Dans le cas de la Seconde Guerre mondiale, les motifs de notre engagement étaient un peu plus clairs: le dément qu'était Adolph Hitler étendait ses tentacules partout en Europe. Alliée à l'Italie et au Japon, l'Allemagne avait mis le feu aux poudres un peu partout sur la planète, soit en Europe, en Asie et en Afrique. Même en Amérique, les sous-marins allemands ont traversé l'Atlantique pour venir attaquer les convois maritimes en espérant couper les approvisionnements destinés aux troupes canadiennes et américaines déployées en Europe. Pour cette guerre, il est clair que le monde occidental était attaqué et qu'il avait décidé de se défendre.

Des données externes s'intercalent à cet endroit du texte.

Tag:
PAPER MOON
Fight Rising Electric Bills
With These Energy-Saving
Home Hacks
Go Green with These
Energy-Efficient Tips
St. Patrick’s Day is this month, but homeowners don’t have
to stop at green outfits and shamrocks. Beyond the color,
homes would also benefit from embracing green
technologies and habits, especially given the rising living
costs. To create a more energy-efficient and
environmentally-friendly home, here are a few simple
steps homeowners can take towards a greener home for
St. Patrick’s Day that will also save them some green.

Avec les années, et la disparition graduelle de la plupart des vété­rans des deux guerres mondiales, plus on avançait, moins il restait de citoyens pour qui le jour du Souvenir était lié à une époque où ils avaient été témoins des conflits armés qui ont marqué et transformé le XXe siècle.

En comparaison, les statistiques des victimes canadiennes de la guerre en Afghanistan sont presque dérisoires par rapport à celles des grandes guerres, bien qu'il n'y ait rien de dérisoire à la mort ne fusse que d'une personne. Ce ne sont plus des arrière-grands-parents ou des grands-parents dont nous nous souvenons avec déchirement depuis six ans, mais bien d'enfants, de frères et de sœurs, de cousins et de cousines ou d'amis.

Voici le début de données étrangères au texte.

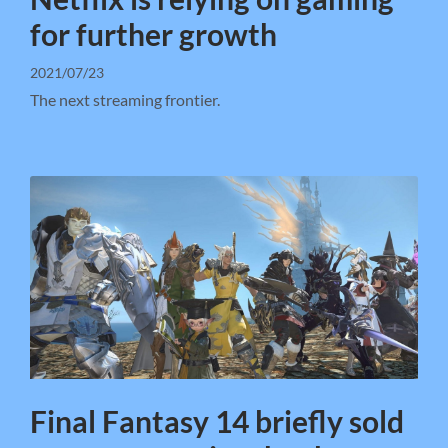
for further growth
2021/07/23
The next streaming frontier.
Final Fantasy 14 briefly sold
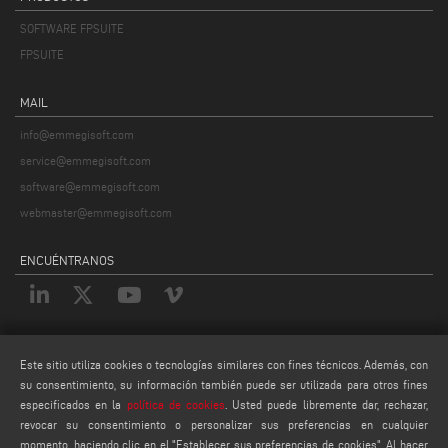
SOFTWARE FPSUITE
FPSUITE
MAIL
info@emmegisoft.com
service@emmegisoft.com
software@emmegisoft.com
webmaster@emmegisoft.com
ENCUÉNTRANOS
LEGALES
Este sitio utiliza cookies o tecnologías similares con fines técnicos. Además, con
PRIVACY POLICY
su consentimiento, su información también puede ser utilizada para otros fines
especificados en la
política de cookies
. Usted puede libremente dar, rechazar,
LEGAL NOTES
revocar su consentimiento o personalizar sus preferencias en cualquier
COOKIE POLICY
momento, haciendo clic en el "Establecer sus preferencias de cookies". Al hacer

Il n'y a pas que les statistiques qui soient très différentes entre la guerre en Afghanistan et les grandes guerres du dernier siècle. Les motifs et les circonstances le sont tout autant.

Du point de vue des Afghans, ce sont nous les agresseurs. Rappelons-nous comment la présence occidentale en terre afghane s'est développée. L'aviation américaine, un bon matin de 2002, a couvert d'innombrables chapelets de bombes le territoire afghan où était soupçonnée la présence de cellules d'al-Qaïda. On voulait écraser le terrorisme responsable des attaques du 11 septembre. Très peu de terroristes ont été tués ou retrouvés durant cette première vague d'attaques américaines.

Le souvenir des 136 militaires canadiens tués est d'autant plus déchirant que les motifs et surtout les résultats de notre présence en cette terre hostile sont discutables. De la chasse aux terroristes, le motif s'est transformé en mission de mise en œuvre de la démocratie dans un pays qui ne l'avait pas connue. Si les motifs étaient nobles, les résultats sont affligeants. Et ce n'est pas faute d'avoir des soldats bien formés, compétents et habiles. Notre présence en terre afghane n'a pas été sollicitée par les Afghans, mais par les Américains. Si les résultats sont affligeants, c'est dû aux décisions politiques qui ont maladroitement initié le processus de démocratisation de l'Afghanistan.

Autant les motifs de l'engagement des troupes canadiennes en Europe étaient clairs en 1941 pour les Canadiens, autant ceux de la guerre en Afghanistan demeurent une source de confusion. Avant de poursuivre notre engagement au-delà de 2011, il faut se demander si nous avons des chances réalistes de succès avant de demander à davantage de jeunes soldats d'y risquer leur vie.